Former teacher 'fired for taking breastfeeding breaks'

A former school teacher claims she’s been fired for taking breaks to pump breast milk and breastfeed her young son.

Shana Swenson, 33, from Portland in the US state of Maine, sued last week in federal court, claiming discrimination on the basis of gender and pregnancy.

Ms Swenson, who taught at Falmouth Elementary School, was a “response to intervention” teacher who helped students in the third through fifth grades who struggled with reading and math.

The lawsuit says she was subjected to “extreme animosity and hostility” because of her breaks during the day.

The former teacher was taking three breaks each day, The Portland Press Herald reported.

According to Australian Breastfeeding Association and Victoria’s Better Health Channel some babies need to be breastfed eight to 12 times a day.

A teacher claims she's been fired from work for taking too many breaks to pump breast milk and breastfeed her son. Source: Getty Images (file pic)

Ms Swenson had gone on maternity leave in January 2017 and returned in August.

She had been employed by the school for three years.

However, she claims she underwent months of discrimination from fellow staff members on returning from maternity leave.
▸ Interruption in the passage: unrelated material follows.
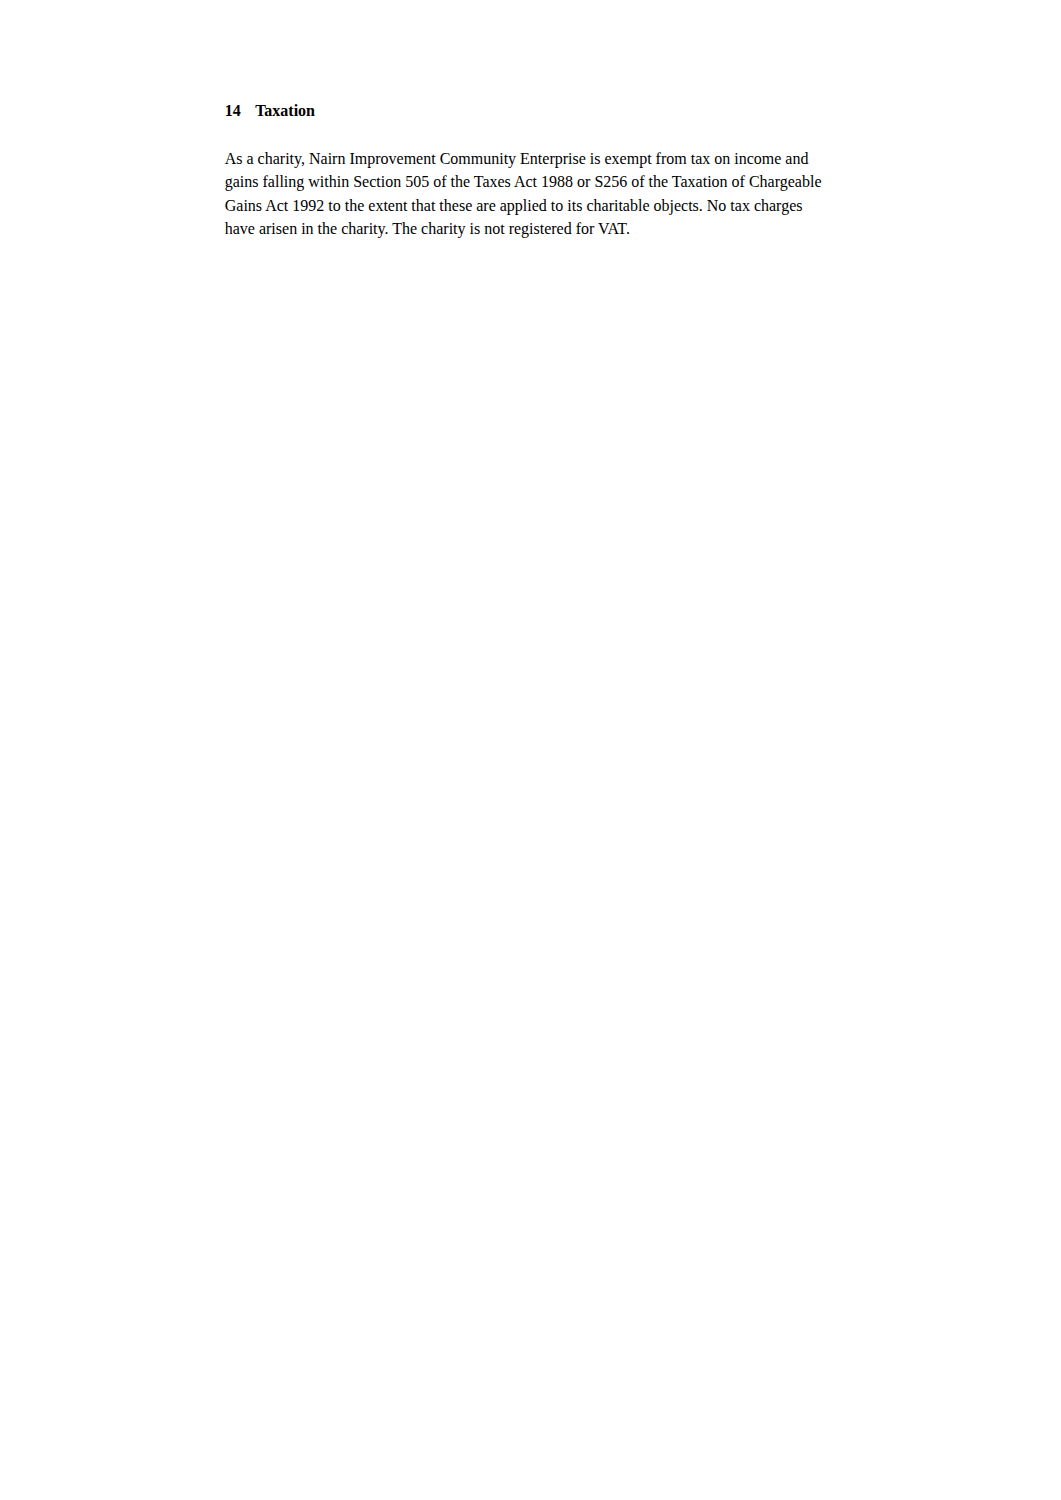14 Taxation
As a charity, Nairn Improvement Community Enterprise is exempt from tax on income and gains falling within Section 505 of the Taxes Act 1988 or S256 of the Taxation of Chargeable Gains Act 1992 to the extent that these are applied to its charitable objects. No tax charges have arisen in the charity. The charity is not registered for VAT.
It left her stressed and reduced to tears, Ms Swenson claims.

But Melissa Hewey, a lawyer for Falmouth schools, told the Bangor Daily News that the claims of discrimination are “false”.

She said the district provides on-site daycare, extended parental leave and paid time for breast pumping or breastfeeding.

The woman claims she was fired from Falmouth Elementary School. Source: Google Maps (file pic)

The teacher’s lawyer Adam Lease told The Portland Press Herald his client “was surprised and hurt by the treatment that she was subjected to during her employment”.

The lawsuit alleges the school principal Gloria Neyes asked Ms Swenson to reduce the breaks from three to two and to have those breaks during lunch and class preparation time.

However, Ms Neyes claims Ms Swenson wasn’t fired. She said the former teacher’s contract wasn’t renewed because her performance wasn’t up to standard.

Her employment ended at the school in May 2018.

Ms Swenson is seeking compensation and for the school to change its policy on breastfeeding.